Quello dell’ommità è un tema appassionante. Del resto, non essendo più di moda incarnarne il dettato, non rimane che parlarne. Poi, va da sé, ci si gira dall’altra parte. È accaduto all’ommità quello che è accaduto per il sesso. Da tempo. Ridotto a mezzo per vendere dentifrici, automobili e profumi. Per arrivare al denaro. Mero stimolo, dunque. La carota che acceca il ciuccio offrendogli una meta sempre più lontana.
Volendo proprio parlarne, ecco un titolo per chi si vuole immergere in un’atmosfera senza tempo in cui l’uomo fa ancora l’uomo: – La Luna si mangia i morti -. Siamo in una Sicilia molto particolare, quella trasfigurata da Antonio Russello.

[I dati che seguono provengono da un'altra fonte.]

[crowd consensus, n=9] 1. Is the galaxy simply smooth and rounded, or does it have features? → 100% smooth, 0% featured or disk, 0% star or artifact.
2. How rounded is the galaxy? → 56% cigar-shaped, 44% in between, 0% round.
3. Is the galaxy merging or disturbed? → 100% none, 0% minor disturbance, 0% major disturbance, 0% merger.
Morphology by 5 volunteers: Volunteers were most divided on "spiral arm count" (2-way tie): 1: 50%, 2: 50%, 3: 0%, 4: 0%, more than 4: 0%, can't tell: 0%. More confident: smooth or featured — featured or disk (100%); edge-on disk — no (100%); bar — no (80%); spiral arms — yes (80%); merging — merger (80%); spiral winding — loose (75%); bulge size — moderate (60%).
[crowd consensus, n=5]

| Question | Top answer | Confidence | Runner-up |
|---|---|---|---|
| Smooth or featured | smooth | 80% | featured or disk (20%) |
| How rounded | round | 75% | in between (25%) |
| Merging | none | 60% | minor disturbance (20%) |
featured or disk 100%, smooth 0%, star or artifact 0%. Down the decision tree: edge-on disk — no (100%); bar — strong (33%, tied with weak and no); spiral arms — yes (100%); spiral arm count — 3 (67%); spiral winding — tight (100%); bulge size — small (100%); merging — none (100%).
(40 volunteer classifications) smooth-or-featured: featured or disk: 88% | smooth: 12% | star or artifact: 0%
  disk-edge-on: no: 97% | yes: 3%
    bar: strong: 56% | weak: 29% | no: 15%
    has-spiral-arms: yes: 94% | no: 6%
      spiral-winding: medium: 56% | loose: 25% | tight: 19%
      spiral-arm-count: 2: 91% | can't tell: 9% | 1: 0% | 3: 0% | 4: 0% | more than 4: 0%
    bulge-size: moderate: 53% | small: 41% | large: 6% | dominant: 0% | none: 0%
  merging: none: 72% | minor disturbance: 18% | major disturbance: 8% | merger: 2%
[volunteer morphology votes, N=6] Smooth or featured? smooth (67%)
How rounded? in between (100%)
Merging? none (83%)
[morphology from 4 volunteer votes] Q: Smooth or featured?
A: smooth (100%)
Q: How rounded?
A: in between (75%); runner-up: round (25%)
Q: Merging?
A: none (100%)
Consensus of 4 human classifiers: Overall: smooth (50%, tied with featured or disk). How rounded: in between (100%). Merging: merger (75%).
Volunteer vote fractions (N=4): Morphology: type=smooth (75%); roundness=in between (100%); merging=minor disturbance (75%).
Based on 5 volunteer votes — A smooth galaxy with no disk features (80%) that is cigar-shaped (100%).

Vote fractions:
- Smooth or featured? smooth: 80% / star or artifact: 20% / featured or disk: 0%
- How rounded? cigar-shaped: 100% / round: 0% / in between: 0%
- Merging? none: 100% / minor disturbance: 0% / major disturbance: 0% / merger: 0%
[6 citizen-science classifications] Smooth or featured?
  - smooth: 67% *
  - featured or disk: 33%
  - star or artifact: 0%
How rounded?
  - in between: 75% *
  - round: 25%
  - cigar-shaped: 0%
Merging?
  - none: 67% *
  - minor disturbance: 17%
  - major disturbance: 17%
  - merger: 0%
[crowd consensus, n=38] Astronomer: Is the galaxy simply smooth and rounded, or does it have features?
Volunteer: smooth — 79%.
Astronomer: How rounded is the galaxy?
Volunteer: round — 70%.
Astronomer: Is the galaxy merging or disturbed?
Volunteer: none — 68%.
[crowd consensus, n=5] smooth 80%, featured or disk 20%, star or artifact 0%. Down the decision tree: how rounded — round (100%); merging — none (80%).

Un ambiente da favola, dolce e amaro al tempo stesso. Dove i deserti sassosi, i paesaggi brulli e dorati, le schiene che fanno da saliscendi alle scorribande di un gruppo di giovani pronti alla vita, si combinano con bozzetti di radure, con angoli di mondo che sanno di mandorle, fichi e azzeruoli. Di quei frutti che evocano una bellezza pagana e dionisiaca. Pura e incontaminata. Una bellezza che è solare e decadente. Ambigua, contigua al male. Alla violenza. In cui si perpetua la sopraffazione, il sopruso. Dove lo Stato non esiste. La giustizia ce la si fa da sé, a colpi di schioppettate, misurandosi di destrezza col coltello.

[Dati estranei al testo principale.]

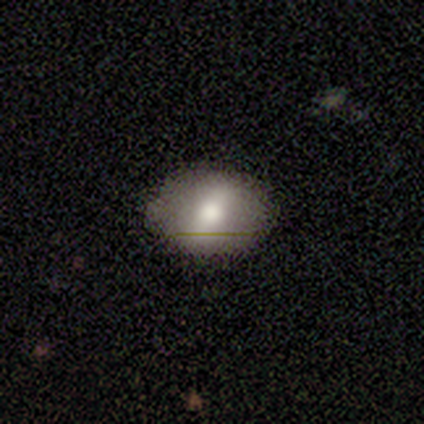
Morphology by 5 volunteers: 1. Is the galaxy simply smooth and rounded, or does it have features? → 80% smooth, 20% star or artifact, 0% featured or disk.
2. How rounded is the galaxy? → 75% round, 25% in between, 0% cigar-shaped.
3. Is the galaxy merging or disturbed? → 100% none, 0% minor disturbance, 0% major disturbance, 0% merger.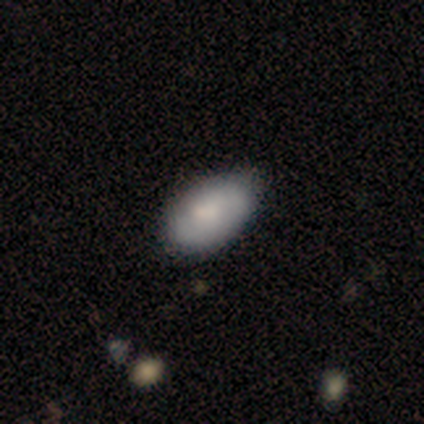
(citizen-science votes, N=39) A smooth galaxy with no disk features (72%) that is in between round and cigar-shaped (93%).

Vote fractions:
- Smooth or featured? smooth: 72% / featured or disk: 23% / star or artifact: 5%
- How rounded? in between: 93% / round: 7% / cigar-shaped: 0%
- Merging? none: 54% / minor disturbance: 16% / merger: 5% / major disturbance: 3%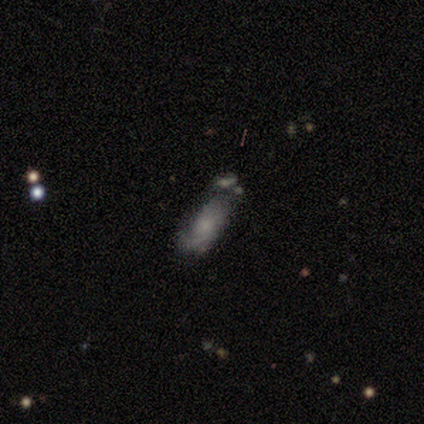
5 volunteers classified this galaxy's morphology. featured or disk 40% (tied), star or artifact 40% (tied), smooth 20%. Down the decision tree: edge-on disk — no (100%); bar — no (100%); spiral arms — yes (50%, tied with no); spiral arm count — 1 (100%); spiral winding — tight (100%); bulge size — small (50%, tied with none); merging — none (67%).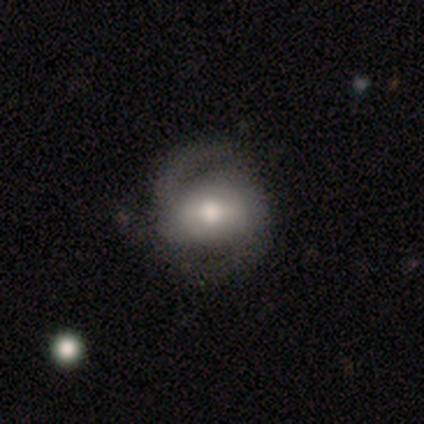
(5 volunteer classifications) smooth_or_featured: featured or disk (p=0.80) [alt: smooth p=0.20]
disk_edge_on: no (p=1.00)
bar: strong (p=0.50) [alt: weak p=0.25]
has_spiral_arms: yes (p=0.75) [alt: no p=0.25]
spiral_winding: medium (p=0.67) [alt: tight p=0.33]
spiral_arm_count: 2 (p=1.00)
bulge_size: moderate (p=0.50) [alt: dominant p=0.25]
merging: none (p=0.40) [tied with: major disturbance p=0.40]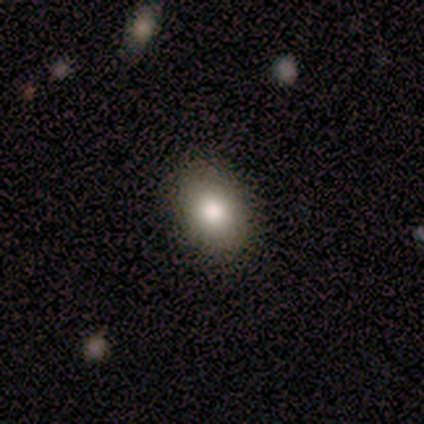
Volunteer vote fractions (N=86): Smooth or featured? smooth (79%)
How rounded? in between (81%)
Merging? none (86%)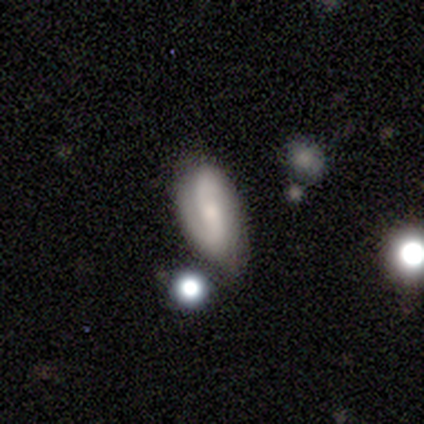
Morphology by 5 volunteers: Overall: smooth (40%, tied with featured or disk). How rounded: in between (100%). Merging: none (100%).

Non è la Sicilia di “In nome della legge”, per dire, quella di Germi dove Paolino, giovane come uno dei tanti carusi protagonisti del libro di Russello, finisce ammazzato dall’omertà, dall’istinto di conservazione di una comunità che preferisce lo status quo, da un codice di giustizia morale incarnata dal massaro Passalacqua. Quella di Germi è mafia di pampini e non di code piatte – certo – ma i personaggi di Russello non hanno niente di storico, di contingente. E dunque non ci sono mafiosi. Verdone, che semina scompiglio durante la festa di paese, che è bello come un arcangelo, che era uno che non la perdonava a nessuno, rimane un brigante. Il rappresentante dei valori della ribalderia, della spavalderia contigui, anche se abbrutiti, ai paladini di Francia.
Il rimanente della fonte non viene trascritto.